In this exhibition, Mara Faúndez opens the doors to spaces of intimacy, vulnerability and reverie. Through memory, she unveils an imaginary of everyday objects, domestic interiors and landscapes of where she grew up, which intersect with the longing, often frustrated, for an idyllic space. The artist places figures, indifferent to the gaze, absorbed in a suspended time, in familiar but strangely contained scenes; their bodies overflow the space as if nothing relevant were happening outside its boundaries.

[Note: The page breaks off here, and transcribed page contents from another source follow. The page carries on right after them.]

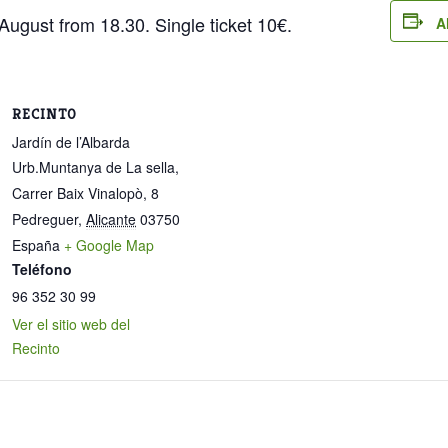
August from 18.30. Single ticket 10€.
A
RECINTO
Jardín de l’Albarda
Urb.Muntanya de La sella,
Carrer Baix Vinalopò, 8
Pedreguer
,
Alicante
03750
España
+ Google Map
Teléfono
96 352 30 99
Ver el sitio web del
Recinto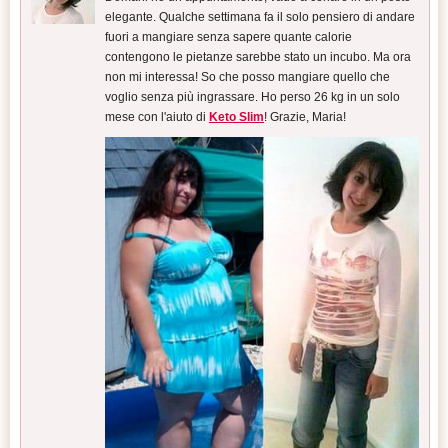
elegante. Qualche settimana fa il solo pensiero di andare
fuori a mangiare senza sapere quante calorie
contengono le pietanze sarebbe stato un incubo. Ma ora
non mi interessa! So che posso mangiare quello che
voglio senza più ingrassare. Ho perso 26 kg in un solo
mese con l'aiuto di
Keto Slim
! Grazie, Maria!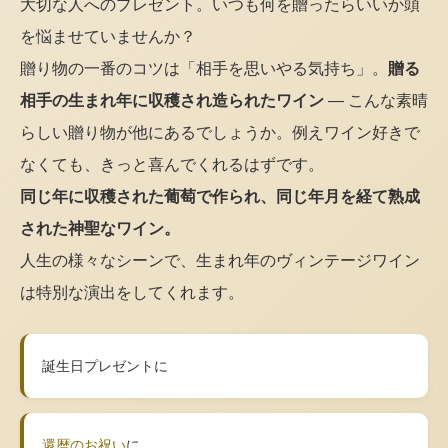
大切な人へのプレゼント。いつも何を贈ったらいいか頭
を悩ませていませんか？
贈り物の一番のコツは「相手を思いやる気持ち」。
贈る
相手の生まれ年に収穫され造られたワイン
— こんな素晴
らしい贈り物が他にあるでしょうか。例えワイン好きで
なくても、きっと喜んでくれるはずです。
同じ年に収穫された葡萄で作られ、同じ年月を経て熟成
された神聖なワイン。
人生の様々なシーンで、生まれ年のヴィンテージワイン
は特別な演出をしてくれます。
誕生日プレゼントに
還暦のお祝い
に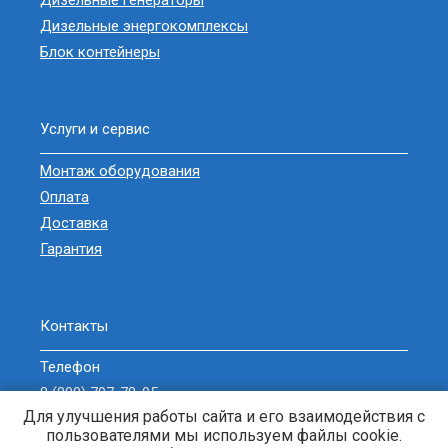
Дизельные генераторы
Дизельные энергокомплексы
Блок контейнеры
Услуги и сервис
Монтаж оборудования
Оплата
Доставка
Гарантия
Контакты
Телефон
8 (800) 707-78-05
Для улучшения работы сайта и его взаимодействия с
sell@zavodgeneratorov.ru
пользователями мы используем файлы cookie.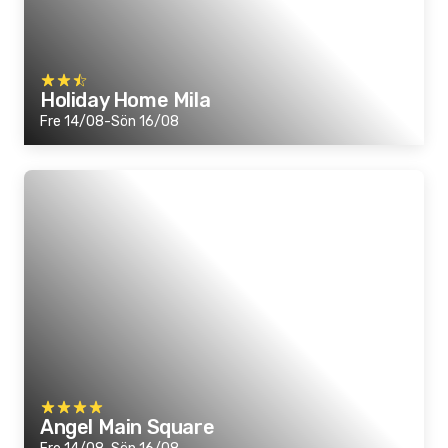
Holiday Home Mila
Fre 14/08-Sön 16/08
Angel Main Square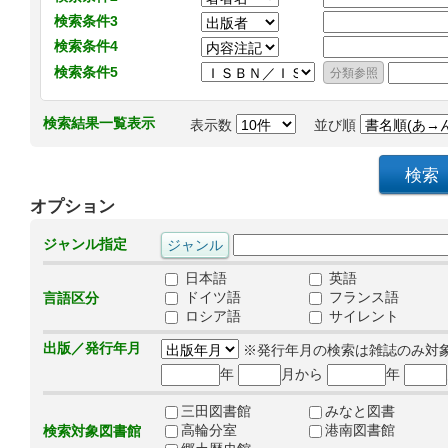
検索条件3
検索条件4
検索条件5
検索結果一覧表示
表示数
並び順
オプション
ジャンル指定
日本語
英語
ドイツ語
フランス語
言語区分
ロシア語
サイレント
出版／発行年月
※発行年月の検索は雑誌のみ対
年
月から
年
三田図書館
みなと図書
高輪分室
港南図書館
検索対象図書館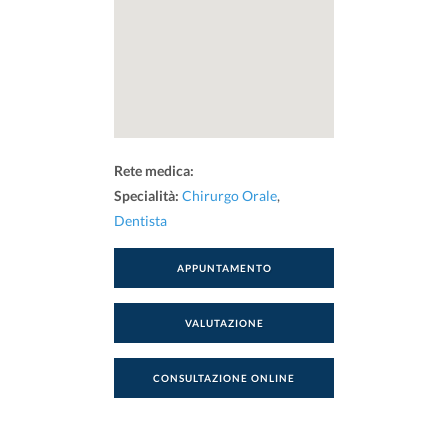
Rete medica:
Specialità:
Chirurgo Orale
,
Dentista
APPUNTAMENTO
VALUTAZIONE
CONSULTAZIONE ONLINE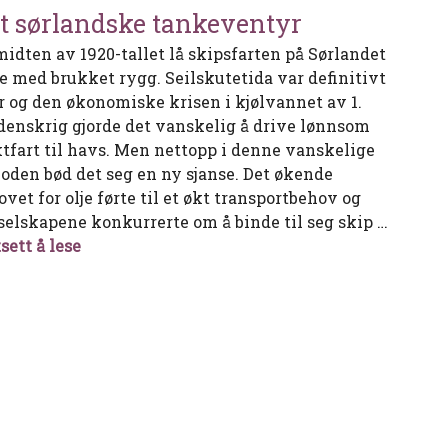
t sørlandske tankeventyr
midten av 1920-tallet lå skipsfarten på Sørlandet
e med brukket rygg. Seilskutetida var definitivt
r og den økonomiske krisen i kjølvannet av 1.
denskrig gjorde det vanskelig å drive lønnsom
ktfart til havs. Men nettopp i denne vanskelige
ioden bød det seg en ny sjanse. Det økende
vet for olje førte til et økt transportbehov og
eselskapene konkurrerte om å binde til seg skip …
Det sørlandske tankeventyr
sett å lese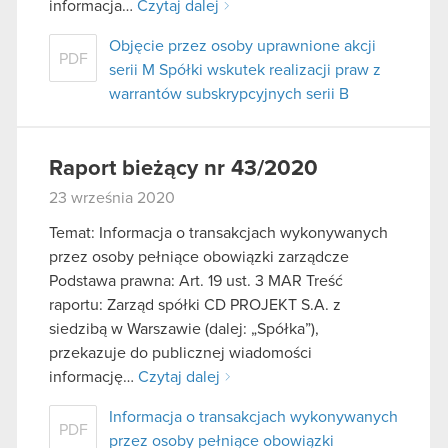
informacja…
Czytaj dalej
Objęcie przez osoby uprawnione akcji
PDF
serii M Spółki wskutek realizacji praw z
warrantów subskrypcyjnych serii B
Raport bieżący nr 43/2020
23 września 2020
Temat: Informacja o transakcjach wykonywanych
przez osoby pełniące obowiązki zarządcze
Podstawa prawna: Art. 19 ust. 3 MAR Treść
raportu: Zarząd spółki CD PROJEKT S.A. z
siedzibą w Warszawie (dalej: „Spółka”),
przekazuje do publicznej wiadomości
informację…
Czytaj dalej
Informacja o transakcjach wykonywanych
PDF
przez osoby pełniące obowiązki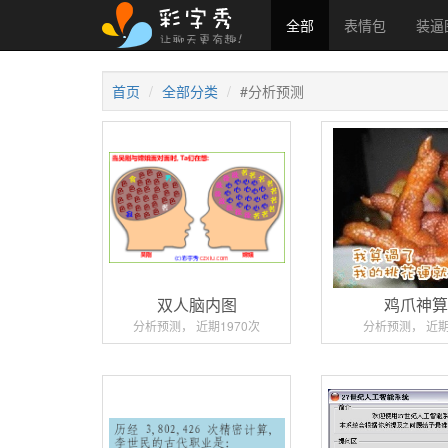
全部
表情包
装逼
首页
全部分类
#分析预测
双人脑内图
鸡爪神
分析预测， 近期1970次
分析预测， 近期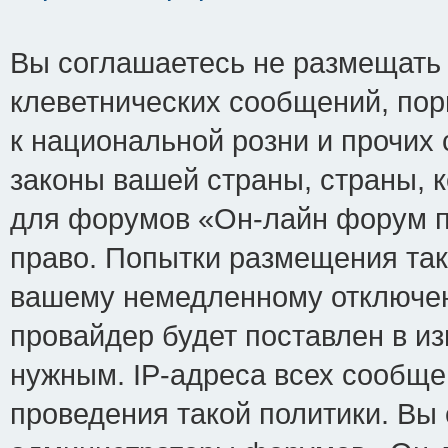
Вы соглашаетесь не размещать
клеветнических сообщений, по
к национальной розни и прочих
законы вашей страны, страны, к
для форумов «Он-лайн форум п
право. Попытки размещения так
вашему немедленному отключен
провайдер будет поставлен в из
нужным. IP-адреса всех сообщ
проведения такой политики. Вы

As they reveal themselves, the elements participate in ambiguous atmospheres; an affective and ethereal landscape and an everyday life flooded with small disturbances, all under a veil of pastel colours.
To confront the paintings on display is inevitably to confront the body. The scale of the figures, which from the canvas tend to reflect our own, is the first invitation to participate in the image. The bodies with lost eyes inhabit the space, make it small and intimate, and enclose it; like a spatial self-absorption that corresponds to an affective self-absorption. The artist presents the body as an exercise in self-knowledge, honesty and vulnerability from her own position as a woman, confronting the idea of self-image and subjectivity. But she also engages in a dialogue with the complexities and contradictions of the female nude in the history of art; the imposition of a lustful gaze and the ambiguity of the erotic and the introspective.
The artist's approach to her production is to paint from memory rather than direct observation; she also constantly draws on literary, musical, cinematographic and artistic references, which is reflected in the highly subjective nature of it. In this sense, there is an important relationship between the affective charge of the images and the behaviour of objects and nature. The almost inexpressive faces of the subjects do not give much indication of a particular state of mind; however, the moderation of these figures is illusory and, in reality, only shifts the visibility of the passions outwards. They are located in space, in hidden messages, stormy landscapes, dried flowers or empty cups, rehearsing a series of contemporary still lifes that make up the symbolic density of the artist's imaginary.
Ayer y Hoy [Yesterday and Today] suggests a dual temporality. On the one hand, it evokes the kind of encapsulated, introspective, spiritual time typical of memory and nostalgia; a landscape, a soft light, a romance, an idealised image. But it is also a time of the mundane, the routine, the repetitive, a time of boredom and lethargy, but also of hedonism and ephemeral pleasures, embodied in a series of recurring objects, such as the cigarettes, reminiscent of Philip Guston. Mara Faúndez's work features the past and the present, the spiritual and the mundane; it configures a pictorial diary of life, narrated by a female voice, and requires the viewer to look at the seemingly insignificant.
There is a satirical attitude in the insistence on depicting dreamy places and serene spaces adorned and covered in soft colours that fabricate innocent appearances and images of romanticised nostalgia. In reality, there is always a degree of pessimism or conflict in these images. Sometimes, the window frame offers a place of respite, an attempt to protect a small domestic space, the beloved room of one's own, from the storm; at other times, the truly unsettling takes place within. But Mara Faúndez also sometimes gives us the immensity of a dizzying universe, serenely contained within a tenderly rounded horizon.
Vicenta Larraín Vogel, artist and curator.
September 2023.
[1] Woolf, V. (1929). A Room of One’s Own. Hogarth Press.